LISTED ENTRIES below:

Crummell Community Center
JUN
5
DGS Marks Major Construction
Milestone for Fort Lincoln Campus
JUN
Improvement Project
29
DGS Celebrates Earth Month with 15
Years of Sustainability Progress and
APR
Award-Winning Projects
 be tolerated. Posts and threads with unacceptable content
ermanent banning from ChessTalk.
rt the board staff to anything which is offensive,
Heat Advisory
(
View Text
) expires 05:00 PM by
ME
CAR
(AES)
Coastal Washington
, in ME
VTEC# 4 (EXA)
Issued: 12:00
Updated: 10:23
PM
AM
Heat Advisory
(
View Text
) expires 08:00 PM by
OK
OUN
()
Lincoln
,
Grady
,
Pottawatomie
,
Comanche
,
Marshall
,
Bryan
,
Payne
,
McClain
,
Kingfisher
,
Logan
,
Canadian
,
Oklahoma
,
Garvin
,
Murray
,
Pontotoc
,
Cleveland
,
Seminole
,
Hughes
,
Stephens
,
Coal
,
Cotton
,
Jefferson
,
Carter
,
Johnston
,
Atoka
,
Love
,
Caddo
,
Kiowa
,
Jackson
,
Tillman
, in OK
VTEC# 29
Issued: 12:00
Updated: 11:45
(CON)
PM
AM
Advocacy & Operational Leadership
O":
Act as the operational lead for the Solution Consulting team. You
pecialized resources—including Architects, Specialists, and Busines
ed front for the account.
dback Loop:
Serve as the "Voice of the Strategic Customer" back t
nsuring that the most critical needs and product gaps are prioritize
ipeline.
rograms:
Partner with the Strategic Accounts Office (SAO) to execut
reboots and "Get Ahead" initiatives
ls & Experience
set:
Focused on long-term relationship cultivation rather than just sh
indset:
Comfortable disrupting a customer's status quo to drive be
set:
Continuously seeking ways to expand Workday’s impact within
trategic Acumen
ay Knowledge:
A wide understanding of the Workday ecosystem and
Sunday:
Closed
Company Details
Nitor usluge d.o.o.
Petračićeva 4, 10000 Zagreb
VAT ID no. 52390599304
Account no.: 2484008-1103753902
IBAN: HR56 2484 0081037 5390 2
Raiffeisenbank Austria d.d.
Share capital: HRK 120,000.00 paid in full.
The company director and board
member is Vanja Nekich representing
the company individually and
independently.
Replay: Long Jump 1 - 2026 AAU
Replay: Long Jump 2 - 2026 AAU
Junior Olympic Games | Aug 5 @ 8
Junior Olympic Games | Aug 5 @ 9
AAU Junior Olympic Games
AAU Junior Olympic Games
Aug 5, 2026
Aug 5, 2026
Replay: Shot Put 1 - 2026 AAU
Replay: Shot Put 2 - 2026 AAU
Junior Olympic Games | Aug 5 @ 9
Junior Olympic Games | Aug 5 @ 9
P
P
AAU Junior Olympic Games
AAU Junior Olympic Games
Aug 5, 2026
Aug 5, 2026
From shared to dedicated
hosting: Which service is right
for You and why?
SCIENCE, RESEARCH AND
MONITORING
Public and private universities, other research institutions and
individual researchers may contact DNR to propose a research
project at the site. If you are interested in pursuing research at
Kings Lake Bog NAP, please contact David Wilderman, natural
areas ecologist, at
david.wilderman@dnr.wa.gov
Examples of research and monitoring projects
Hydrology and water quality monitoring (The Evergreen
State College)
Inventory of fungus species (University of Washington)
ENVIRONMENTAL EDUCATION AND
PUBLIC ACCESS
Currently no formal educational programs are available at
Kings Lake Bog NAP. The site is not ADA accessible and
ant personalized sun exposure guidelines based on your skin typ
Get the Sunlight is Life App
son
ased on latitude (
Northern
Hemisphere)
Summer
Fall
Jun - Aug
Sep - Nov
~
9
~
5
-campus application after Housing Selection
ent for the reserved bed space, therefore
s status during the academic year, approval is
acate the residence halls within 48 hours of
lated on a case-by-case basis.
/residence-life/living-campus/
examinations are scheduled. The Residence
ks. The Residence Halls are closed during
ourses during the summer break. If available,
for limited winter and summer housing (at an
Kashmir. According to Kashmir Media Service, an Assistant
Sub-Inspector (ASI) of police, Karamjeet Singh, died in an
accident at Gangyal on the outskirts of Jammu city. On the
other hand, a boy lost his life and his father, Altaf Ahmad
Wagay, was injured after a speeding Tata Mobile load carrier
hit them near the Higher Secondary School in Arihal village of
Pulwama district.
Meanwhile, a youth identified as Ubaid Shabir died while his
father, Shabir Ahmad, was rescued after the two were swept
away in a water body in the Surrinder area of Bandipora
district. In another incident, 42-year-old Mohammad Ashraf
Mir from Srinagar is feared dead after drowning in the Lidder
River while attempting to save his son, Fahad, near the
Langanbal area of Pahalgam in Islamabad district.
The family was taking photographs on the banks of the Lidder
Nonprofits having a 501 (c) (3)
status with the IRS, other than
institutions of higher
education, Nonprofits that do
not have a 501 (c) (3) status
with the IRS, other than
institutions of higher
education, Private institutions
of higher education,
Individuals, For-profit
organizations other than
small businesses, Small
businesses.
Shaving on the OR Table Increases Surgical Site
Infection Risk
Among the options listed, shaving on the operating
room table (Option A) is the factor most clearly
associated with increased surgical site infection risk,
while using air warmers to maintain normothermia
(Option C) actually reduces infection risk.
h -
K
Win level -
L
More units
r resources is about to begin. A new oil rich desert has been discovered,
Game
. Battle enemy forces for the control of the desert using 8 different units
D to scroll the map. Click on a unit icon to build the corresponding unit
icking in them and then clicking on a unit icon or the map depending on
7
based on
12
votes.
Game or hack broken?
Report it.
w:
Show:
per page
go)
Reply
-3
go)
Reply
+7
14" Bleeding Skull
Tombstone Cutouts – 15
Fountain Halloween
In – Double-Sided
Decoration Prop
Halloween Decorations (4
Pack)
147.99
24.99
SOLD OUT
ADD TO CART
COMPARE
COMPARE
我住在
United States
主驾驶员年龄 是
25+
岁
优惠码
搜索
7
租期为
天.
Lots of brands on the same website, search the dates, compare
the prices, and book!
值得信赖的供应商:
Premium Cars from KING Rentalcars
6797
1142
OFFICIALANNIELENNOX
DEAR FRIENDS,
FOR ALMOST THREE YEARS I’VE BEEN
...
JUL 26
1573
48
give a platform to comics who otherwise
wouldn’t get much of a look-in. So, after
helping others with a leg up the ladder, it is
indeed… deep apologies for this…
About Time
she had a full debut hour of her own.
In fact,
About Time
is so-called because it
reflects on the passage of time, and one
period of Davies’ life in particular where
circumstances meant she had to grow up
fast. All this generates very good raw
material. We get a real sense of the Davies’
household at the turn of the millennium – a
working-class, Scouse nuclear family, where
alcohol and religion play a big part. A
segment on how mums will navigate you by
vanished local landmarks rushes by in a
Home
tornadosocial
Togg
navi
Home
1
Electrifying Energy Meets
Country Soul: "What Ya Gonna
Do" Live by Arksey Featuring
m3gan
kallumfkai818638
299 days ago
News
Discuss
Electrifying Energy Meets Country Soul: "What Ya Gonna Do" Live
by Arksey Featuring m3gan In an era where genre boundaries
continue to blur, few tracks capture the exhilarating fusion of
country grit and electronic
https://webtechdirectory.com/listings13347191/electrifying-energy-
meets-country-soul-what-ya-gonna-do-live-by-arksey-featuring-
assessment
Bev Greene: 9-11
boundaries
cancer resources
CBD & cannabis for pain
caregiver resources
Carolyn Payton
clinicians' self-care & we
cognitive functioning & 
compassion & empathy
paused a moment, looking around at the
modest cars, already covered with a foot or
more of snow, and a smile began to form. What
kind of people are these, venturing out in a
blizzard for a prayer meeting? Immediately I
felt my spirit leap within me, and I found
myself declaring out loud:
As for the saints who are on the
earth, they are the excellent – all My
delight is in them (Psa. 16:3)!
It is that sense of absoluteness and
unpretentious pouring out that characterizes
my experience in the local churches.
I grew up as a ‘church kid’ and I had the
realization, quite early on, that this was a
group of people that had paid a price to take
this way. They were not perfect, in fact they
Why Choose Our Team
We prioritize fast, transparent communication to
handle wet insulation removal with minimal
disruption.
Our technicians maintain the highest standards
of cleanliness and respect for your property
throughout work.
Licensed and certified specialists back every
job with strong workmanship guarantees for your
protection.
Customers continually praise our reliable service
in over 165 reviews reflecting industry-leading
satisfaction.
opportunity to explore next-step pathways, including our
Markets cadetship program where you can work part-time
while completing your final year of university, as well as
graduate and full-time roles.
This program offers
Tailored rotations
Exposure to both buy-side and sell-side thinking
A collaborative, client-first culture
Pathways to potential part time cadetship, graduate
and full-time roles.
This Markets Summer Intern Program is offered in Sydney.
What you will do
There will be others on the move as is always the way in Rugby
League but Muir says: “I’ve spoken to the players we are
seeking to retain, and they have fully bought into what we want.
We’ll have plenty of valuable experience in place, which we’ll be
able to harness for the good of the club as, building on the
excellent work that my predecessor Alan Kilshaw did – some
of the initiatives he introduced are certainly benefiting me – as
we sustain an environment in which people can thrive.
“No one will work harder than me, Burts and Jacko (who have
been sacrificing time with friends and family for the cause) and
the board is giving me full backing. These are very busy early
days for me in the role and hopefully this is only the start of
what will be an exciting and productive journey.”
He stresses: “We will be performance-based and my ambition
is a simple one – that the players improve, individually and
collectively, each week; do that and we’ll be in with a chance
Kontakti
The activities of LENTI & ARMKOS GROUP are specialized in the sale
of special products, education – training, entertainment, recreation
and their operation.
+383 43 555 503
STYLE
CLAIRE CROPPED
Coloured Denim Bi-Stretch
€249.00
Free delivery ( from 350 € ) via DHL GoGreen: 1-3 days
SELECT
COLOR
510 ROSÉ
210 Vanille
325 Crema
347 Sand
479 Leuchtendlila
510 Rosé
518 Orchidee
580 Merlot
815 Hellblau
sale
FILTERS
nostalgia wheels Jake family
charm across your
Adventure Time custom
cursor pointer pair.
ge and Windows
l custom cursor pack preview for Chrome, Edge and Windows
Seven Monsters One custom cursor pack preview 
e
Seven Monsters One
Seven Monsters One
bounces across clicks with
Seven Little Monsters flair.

End of LISTED ENTRIES.

▸ **WHAT TO DO**
Working from the material above, retype exactly the lines from the one with "cognitive functioning &" through the one with "unpretentious pouring out that characterizes", both included, and only those lines.

▸ **RESPONSE BOX**
cognitive functioning & 
compassion & empathy
paused a moment, looking around at the
modest cars, already covered with a foot or
more of snow, and a smile began to form. What
kind of people are these, venturing out in a
blizzard for a prayer meeting? Immediately I
felt my spirit leap within me, and I found
myself declaring out loud:
As for the saints who are on the
earth, they are the excellent – all My
delight is in them (Psa. 16:3)!
It is that sense of absoluteness and
unpretentious pouring out that characterizes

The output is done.